Text section
____________________

Re: [PATCH 16/23] sched: Use lightweight hazard pointers to grab lazy mms

Linus Torvalds <torvalds@xxxxxxxxxxxxxxxxxxxx> · Sat, 8 Jan 2022 11:22:48 -0800

On Sat, Jan 8, 2022 at 8:44 AM Andy Lutomirski <luto@xxxxxxxxxx> wrote:
>
> To improve scalability, this patch adds a percpu hazard pointer scheme to
> keep lazily-used mms alive.  Each CPU has a single pointer to an mm that
> must not be freed, and __mmput() checks the pointers belonging to all CPUs
> that might be lazily using the mm in question.

Ugh. This feels horribly fragile to me, and also looks like it makes
some common cases potentially quite expensive for machines with large
CPU counts if they don't do that mm_cpumask optimization - which in
turn feels quite fragile as well.

IOW, this just feels *complicated*.

And I think it's overly so. I get the strong feeling that we could
make the rules much simpler and more straightforward.

For example, how about we make the rules be

 - a lazy TLB mm reference requires that there's an actual active user
of that mm (ie "mm_users > 0")

 - the last mm_users decrement (ie __mmput) forces a TLB flush, and
that TLB flush must make sure that no lazy users exist (which I think
it does already anyway).

____________________

Supplied material
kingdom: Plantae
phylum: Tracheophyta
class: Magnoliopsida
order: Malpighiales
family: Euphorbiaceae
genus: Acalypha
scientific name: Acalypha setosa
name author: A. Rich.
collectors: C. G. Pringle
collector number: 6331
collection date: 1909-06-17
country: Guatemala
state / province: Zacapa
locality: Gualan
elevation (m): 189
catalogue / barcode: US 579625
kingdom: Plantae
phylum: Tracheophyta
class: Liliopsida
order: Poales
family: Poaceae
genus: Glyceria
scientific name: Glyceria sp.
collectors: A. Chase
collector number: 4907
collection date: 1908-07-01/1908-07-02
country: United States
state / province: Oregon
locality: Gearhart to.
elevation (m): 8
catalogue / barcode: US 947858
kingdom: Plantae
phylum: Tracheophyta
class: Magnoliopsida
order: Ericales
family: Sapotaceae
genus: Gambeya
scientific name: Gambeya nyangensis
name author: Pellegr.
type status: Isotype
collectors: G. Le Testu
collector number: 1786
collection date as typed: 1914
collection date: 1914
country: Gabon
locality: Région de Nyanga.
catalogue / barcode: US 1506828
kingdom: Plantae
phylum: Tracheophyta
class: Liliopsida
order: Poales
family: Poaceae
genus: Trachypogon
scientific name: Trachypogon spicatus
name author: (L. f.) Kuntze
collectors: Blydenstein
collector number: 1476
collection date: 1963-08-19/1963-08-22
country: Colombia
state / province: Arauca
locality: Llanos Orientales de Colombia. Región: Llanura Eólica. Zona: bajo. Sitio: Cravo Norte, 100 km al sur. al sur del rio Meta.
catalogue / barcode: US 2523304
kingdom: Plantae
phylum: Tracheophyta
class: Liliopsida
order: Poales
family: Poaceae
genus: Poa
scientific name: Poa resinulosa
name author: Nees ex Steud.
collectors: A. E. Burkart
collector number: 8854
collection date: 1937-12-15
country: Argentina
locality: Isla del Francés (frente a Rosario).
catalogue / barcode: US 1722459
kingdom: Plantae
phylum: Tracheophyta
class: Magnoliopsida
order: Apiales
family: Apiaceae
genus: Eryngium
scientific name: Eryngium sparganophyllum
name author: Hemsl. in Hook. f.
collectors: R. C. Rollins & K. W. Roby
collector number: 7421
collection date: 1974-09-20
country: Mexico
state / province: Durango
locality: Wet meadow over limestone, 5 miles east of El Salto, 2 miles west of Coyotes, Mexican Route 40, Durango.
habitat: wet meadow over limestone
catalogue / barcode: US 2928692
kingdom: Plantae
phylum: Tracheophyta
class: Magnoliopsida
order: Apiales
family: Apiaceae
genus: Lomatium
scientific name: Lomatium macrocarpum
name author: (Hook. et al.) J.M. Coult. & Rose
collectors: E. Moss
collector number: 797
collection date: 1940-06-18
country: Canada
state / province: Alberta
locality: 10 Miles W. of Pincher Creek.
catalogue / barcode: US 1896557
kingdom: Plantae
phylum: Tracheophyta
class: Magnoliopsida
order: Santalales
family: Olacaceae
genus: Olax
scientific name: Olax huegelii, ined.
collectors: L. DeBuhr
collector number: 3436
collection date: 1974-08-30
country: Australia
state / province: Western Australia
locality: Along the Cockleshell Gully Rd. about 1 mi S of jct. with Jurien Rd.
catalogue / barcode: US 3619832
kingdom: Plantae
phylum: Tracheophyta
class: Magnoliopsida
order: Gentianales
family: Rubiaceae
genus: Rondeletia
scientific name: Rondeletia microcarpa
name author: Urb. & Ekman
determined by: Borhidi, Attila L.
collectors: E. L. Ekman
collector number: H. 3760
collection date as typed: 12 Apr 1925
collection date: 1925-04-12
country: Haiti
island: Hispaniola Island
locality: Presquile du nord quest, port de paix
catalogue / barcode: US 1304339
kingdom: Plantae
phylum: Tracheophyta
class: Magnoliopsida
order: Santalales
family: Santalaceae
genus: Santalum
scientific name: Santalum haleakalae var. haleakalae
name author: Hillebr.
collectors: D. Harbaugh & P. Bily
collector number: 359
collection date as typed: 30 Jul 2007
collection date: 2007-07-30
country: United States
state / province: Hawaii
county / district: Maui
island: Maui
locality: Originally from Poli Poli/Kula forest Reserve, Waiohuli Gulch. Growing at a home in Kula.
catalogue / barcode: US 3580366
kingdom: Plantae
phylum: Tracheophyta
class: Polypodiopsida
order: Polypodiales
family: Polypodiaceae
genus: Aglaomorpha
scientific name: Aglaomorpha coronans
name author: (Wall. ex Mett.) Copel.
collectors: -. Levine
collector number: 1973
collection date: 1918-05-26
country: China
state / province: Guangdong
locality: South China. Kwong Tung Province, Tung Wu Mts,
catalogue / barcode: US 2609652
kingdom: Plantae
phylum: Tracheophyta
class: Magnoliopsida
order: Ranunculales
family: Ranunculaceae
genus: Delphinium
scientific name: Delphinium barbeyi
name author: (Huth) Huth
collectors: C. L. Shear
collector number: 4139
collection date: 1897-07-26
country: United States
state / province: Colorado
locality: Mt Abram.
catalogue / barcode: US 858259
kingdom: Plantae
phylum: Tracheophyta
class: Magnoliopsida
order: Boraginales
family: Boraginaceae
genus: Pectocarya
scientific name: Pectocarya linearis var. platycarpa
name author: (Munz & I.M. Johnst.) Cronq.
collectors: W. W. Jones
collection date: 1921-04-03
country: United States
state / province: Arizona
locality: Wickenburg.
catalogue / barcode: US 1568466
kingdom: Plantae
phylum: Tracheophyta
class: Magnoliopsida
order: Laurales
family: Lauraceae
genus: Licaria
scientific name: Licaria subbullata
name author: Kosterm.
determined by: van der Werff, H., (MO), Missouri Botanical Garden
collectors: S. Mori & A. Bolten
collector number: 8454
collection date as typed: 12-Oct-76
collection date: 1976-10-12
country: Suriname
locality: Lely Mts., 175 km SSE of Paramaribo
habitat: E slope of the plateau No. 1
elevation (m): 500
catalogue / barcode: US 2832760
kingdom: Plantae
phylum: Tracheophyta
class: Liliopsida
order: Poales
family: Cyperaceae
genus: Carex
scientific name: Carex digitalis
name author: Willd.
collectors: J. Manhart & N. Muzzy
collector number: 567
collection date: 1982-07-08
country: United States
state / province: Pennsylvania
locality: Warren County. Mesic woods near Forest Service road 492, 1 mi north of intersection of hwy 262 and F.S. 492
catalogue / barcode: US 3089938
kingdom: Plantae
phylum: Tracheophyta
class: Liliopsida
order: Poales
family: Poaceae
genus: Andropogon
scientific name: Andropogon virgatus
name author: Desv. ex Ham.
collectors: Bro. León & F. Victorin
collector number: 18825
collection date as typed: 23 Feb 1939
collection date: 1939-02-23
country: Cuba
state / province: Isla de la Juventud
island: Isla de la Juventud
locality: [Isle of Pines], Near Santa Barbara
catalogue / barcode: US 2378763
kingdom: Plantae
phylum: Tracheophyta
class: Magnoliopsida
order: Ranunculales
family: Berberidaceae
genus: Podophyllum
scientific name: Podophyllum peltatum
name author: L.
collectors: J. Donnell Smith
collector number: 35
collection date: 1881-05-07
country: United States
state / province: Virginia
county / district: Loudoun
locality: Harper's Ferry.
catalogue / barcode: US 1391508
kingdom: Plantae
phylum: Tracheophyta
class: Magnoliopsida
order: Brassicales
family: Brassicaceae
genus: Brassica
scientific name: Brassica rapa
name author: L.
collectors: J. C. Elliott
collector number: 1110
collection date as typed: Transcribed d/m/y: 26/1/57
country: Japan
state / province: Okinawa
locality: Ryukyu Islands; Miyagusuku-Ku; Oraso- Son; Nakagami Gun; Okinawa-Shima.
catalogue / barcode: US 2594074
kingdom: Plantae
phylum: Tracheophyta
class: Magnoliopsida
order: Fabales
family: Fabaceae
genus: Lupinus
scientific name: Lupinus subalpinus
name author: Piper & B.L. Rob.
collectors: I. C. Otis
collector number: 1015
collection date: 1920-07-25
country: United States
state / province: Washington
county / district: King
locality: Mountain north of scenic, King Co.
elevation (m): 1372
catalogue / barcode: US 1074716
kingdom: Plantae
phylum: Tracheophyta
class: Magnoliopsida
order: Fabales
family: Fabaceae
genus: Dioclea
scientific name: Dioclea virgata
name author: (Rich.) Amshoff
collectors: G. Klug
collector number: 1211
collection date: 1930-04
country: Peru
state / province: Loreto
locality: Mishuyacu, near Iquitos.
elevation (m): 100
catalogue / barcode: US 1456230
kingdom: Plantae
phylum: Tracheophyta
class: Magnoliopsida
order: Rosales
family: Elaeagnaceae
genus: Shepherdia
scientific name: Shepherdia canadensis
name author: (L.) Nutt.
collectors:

____________________

Problem A
Extract the passage of the hazard-pointer patch reply from "Ugh. This feels" up to and including "and more straightforward.".
Problem B
Write what comes next in the hazard-pointer patch reply, starting after its last sentence.

Task answer A
Ugh. This feels horribly fragile to me, and also looks like it makes
some common cases potentially quite expensive for machines with large
CPU counts if they don't do that mm_cpumask optimization - which in
turn feels quite fragile as well.

IOW, this just feels *complicated*.

And I think it's overly so. I get the strong feeling that we could
make the rules much simpler and more straightforward.

Task answer B
Doesn't that seem like a really simple set of rules?

And the nice thing about it is that we *already* do that required TLB
flush in all normal circumstances. __mmput() already calls
exit_mmap(), and exit_mm() already forces that TLB flush in every
normal situation.

So we might have to make sure that every architecture really does that
"drop lazy mms on TLB flush", and maybe add a flag to the existing
'struct mmu_gather tlb' to make sure that flush actually always
happens (even if the process somehow managed to unmap all vma's even
before exiting).

Is there something silly I'm missing? Somebody pat me on the head, and
say "There, there, Linus, don't try to get involved with things you
don't understand.." and explain to me in small words.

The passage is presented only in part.